DSM/Fox

HR 20 februari 2004, NJ 2005, 493 (DSM/Fox)

ECLI:NL:PHR:2004:AO1427

Wanneer subjectieve uitleg, wanneer cao-norm?

Tussen de subjectieve Haviltex-methode en de objectieve cao-norm bestaat geen harde scheidslijn. Binnen de subjectieve Haviltex-methode bestaat ook ruimte voor objectieve elementen.

Objectivering van uitleg is volgens de Hoge Raad vooral aan de orde indien het beding “naar zijn aard (…) bestemd is anderen dan contractanten te binden”.

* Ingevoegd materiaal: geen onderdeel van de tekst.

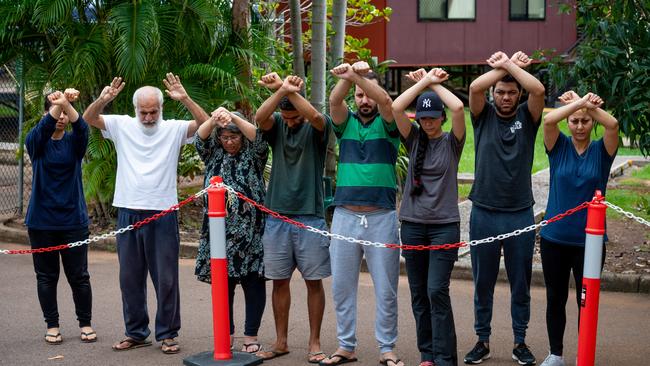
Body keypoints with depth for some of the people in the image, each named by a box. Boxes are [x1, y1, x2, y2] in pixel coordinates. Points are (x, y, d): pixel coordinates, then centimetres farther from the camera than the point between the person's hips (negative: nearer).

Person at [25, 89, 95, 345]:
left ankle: (85, 323, 17)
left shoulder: (74, 142, 3)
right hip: (41, 221, 0)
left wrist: (67, 104, -41)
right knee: (46, 276, 6)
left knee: (79, 276, 3)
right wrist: (57, 104, -42)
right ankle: (52, 325, 19)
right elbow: (43, 129, -23)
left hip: (73, 220, 0)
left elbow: (82, 128, -20)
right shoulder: (35, 142, 0)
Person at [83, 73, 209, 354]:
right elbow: (88, 118, -2)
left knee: (166, 278, 3)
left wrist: (185, 100, -28)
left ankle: (167, 334, 15)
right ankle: (136, 332, 25)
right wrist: (103, 100, -23)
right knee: (130, 277, 12)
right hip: (128, 212, 3)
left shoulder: (173, 129, -1)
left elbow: (205, 124, -13)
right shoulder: (122, 126, 4)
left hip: (163, 213, -2)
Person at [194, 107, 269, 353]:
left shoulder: (253, 154, 5)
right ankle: (226, 335, 18)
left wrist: (234, 117, -27)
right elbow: (200, 138, -4)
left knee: (253, 283, 0)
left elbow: (257, 137, -14)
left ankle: (251, 337, 8)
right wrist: (214, 119, -24)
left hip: (249, 231, -2)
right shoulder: (214, 154, 13)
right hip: (219, 230, 3)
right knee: (223, 284, 7)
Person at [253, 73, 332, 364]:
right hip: (277, 215, 3)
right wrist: (280, 91, -33)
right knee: (279, 280, 8)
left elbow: (315, 117, -26)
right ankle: (281, 342, 19)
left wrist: (289, 90, -32)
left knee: (314, 281, 3)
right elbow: (259, 118, -17)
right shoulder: (276, 124, 6)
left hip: (310, 216, -2)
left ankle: (315, 342, 13)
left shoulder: (317, 127, -1)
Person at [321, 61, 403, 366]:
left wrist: (358, 75, -31)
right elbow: (334, 101, -11)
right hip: (345, 215, 2)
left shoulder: (386, 124, 4)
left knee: (386, 288, 3)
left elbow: (385, 100, -17)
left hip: (381, 217, -2)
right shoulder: (346, 123, 10)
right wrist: (347, 78, -31)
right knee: (341, 286, 7)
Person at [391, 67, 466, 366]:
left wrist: (434, 83, -6)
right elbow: (396, 108, -10)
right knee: (418, 294, 7)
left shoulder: (451, 142, 0)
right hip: (412, 225, 3)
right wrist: (424, 81, -6)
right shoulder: (414, 139, 6)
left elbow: (458, 108, -18)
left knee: (437, 291, -11)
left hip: (444, 226, -3)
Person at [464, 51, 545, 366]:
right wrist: (502, 66, -7)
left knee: (521, 283, 9)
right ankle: (482, 340, 21)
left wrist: (509, 64, -9)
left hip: (520, 214, 0)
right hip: (484, 213, 0)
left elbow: (539, 90, -15)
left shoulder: (526, 116, 4)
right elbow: (475, 87, -15)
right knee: (482, 283, 9)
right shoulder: (483, 116, 4)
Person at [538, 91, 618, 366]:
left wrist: (586, 104, -18)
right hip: (554, 238, 1)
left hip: (589, 240, -1)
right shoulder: (559, 147, 0)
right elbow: (548, 120, -20)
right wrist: (579, 102, -25)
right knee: (555, 299, 13)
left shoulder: (601, 150, -1)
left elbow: (613, 124, -22)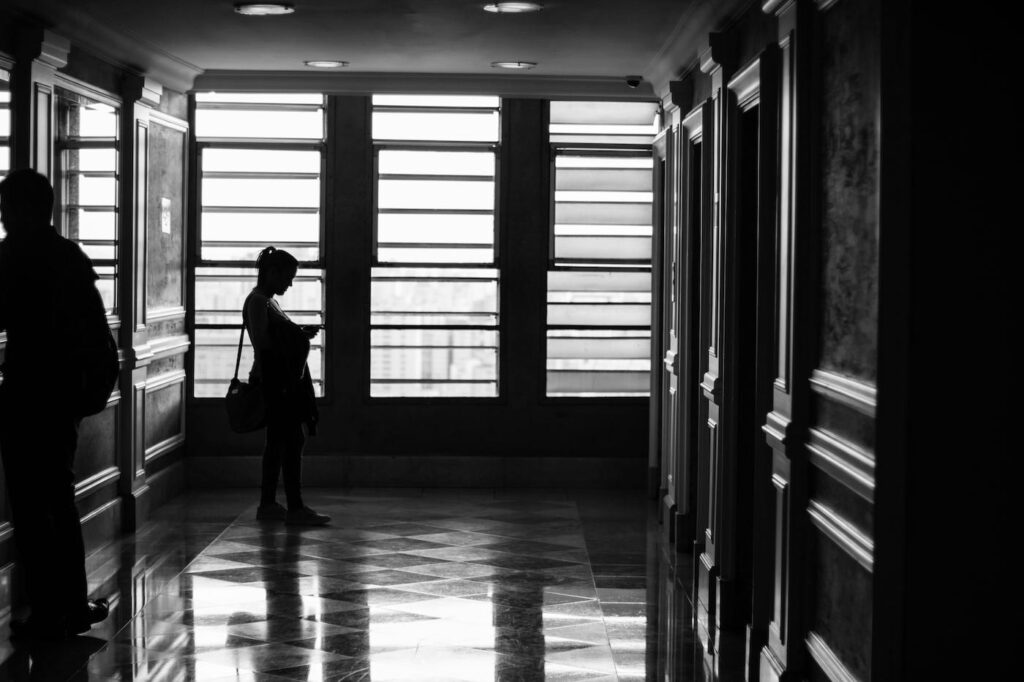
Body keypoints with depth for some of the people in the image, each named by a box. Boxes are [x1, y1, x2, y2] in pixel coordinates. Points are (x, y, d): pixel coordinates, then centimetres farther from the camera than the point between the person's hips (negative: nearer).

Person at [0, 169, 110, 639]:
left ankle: (48, 613, -1)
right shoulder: (73, 256, 10)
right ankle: (74, 604, 20)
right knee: (60, 498, 17)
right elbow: (97, 323, 12)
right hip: (68, 391, 8)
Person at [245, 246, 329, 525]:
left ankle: (267, 505, 15)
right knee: (292, 441, -11)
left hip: (285, 381, 10)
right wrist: (302, 336, -18)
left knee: (278, 442, 11)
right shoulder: (257, 302, -12)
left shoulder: (268, 301, 18)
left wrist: (301, 334, 8)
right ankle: (295, 508, -10)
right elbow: (262, 343, -19)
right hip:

Een objectieve uitleg wint aan gewicht naarmate het voor de opstellers van het contract voorzienbare aantal derden groot is, en het contract ertoe strekt om hun rechtspositie op uniforme wijze te regelen. Het enkele feit dát derden zijn betrokken is overigens niet voldoende om over te schakelen op een meer objectieve uitlegmethode, maar het legt wel gewicht in de schaal. Het enkele feit dat een overeenkomst ook gevolgen heeft voor partijen die geen betrokkenheid hadden bij de uiteindelijke totstandkoming van de overeenkomst, betekent in ieder geval niet dat de puur objectieve cao-norm van toepassing is. Wel kan het ertoe leiden dat binnen de subjectieve Haviltex-formule meer aandacht wordt besteed aan objectieve factoren.

Het belang van DSM/Fox voor de vraag: “wanneer subjectieve uitleg, wanneer cao-norm?”

Naar aanleiding van de DSM/Fox-uitspraak wordt aangenomen dat grofweg drie in elkaar voortvloeiende uitlegnormen bestaan:

  1. het objectieve uiterste (de cao-norm),
  2. het subjectieve uiterste (zuiver Haviltex, met meer nadruk op de subjectieve partijbedoeling), en
  3. een tussencategorie waar binnen de Haviltex-formule objectieve en taalkundige elementen een rol spelen.